**What you have to do**
Please return each of the following entries exactly as it appears, line by line.

**Entries from a data source**

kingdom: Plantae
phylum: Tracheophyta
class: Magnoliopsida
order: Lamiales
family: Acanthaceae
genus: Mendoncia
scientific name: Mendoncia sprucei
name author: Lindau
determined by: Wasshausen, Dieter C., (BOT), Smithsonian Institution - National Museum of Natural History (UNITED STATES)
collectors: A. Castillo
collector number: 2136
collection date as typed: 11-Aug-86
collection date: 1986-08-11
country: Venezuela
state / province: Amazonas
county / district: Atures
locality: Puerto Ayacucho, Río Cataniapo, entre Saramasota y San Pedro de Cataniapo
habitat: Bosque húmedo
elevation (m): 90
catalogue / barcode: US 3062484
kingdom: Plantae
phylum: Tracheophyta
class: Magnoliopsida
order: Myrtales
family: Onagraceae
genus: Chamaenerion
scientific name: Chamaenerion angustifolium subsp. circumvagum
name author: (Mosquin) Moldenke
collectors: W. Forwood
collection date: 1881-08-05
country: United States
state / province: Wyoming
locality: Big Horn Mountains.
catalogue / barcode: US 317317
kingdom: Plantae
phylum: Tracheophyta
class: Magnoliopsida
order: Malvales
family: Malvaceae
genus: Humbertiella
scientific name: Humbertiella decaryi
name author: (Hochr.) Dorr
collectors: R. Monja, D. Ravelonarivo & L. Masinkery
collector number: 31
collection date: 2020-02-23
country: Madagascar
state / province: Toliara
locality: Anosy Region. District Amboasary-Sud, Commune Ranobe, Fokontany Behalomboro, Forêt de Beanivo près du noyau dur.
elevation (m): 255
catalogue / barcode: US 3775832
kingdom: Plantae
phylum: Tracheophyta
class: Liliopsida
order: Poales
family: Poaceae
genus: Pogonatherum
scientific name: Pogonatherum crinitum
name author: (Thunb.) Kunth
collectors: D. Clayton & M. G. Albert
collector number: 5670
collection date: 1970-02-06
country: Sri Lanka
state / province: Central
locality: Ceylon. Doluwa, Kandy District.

**Task result**
kingdom: Plantae
phylum: Tracheophyta
class: Magnoliopsida
order: Lamiales
family: Acanthaceae
genus: Mendoncia
scientific name: Mendoncia sprucei
name author: Lindau
determined by: Wasshausen, Dieter C., (BOT), Smithsonian Institution - National Museum of Natural History (UNITED STATES)
collectors: A. Castillo
collector number: 2136
collection date as typed: 11-Aug-86
collection date: 1986-08-11
country: Venezuela
state / province: Amazonas
county / district: Atures
locality: Puerto Ayacucho, Río Cataniapo, entre Saramasota y San Pedro de Cataniapo
habitat: Bosque húmedo
elevation (m): 90
catalogue / barcode: US 3062484
kingdom: Plantae
phylum: Tracheophyta
class: Magnoliopsida
order: Myrtales
family: Onagraceae
genus: Chamaenerion
scientific name: Chamaenerion angustifolium subsp. circumvagum
name author: (Mosquin) Moldenke
collectors: W. Forwood
collection date: 1881-08-05
country: United States
state / province: Wyoming
locality: Big Horn Mountains.
catalogue / barcode: US 317317
kingdom: Plantae
phylum: Tracheophyta
class: Magnoliopsida
order: Malvales
family: Malvaceae
genus: Humbertiella
scientific name: Humbertiella decaryi
name author: (Hochr.) Dorr
collectors: R. Monja, D. Ravelonarivo & L. Masinkery
collector number: 31
collection date: 2020-02-23
country: Madagascar
state / province: Toliara
locality: Anosy Region. District Amboasary-Sud, Commune Ranobe, Fokontany Behalomboro, Forêt de Beanivo près du noyau dur.
elevation (m): 255
catalogue / barcode: US 3775832
kingdom: Plantae
phylum: Tracheophyta
class: Liliopsida
order: Poales
family: Poaceae
genus: Pogonatherum
scientific name: Pogonatherum crinitum
name author: (Thunb.) Kunth
collectors: D. Clayton & M. G. Albert
collector number: 5670
collection date: 1970-02-06
country: Sri Lanka
state / province: Central
locality: Ceylon. Doluwa, Kandy District.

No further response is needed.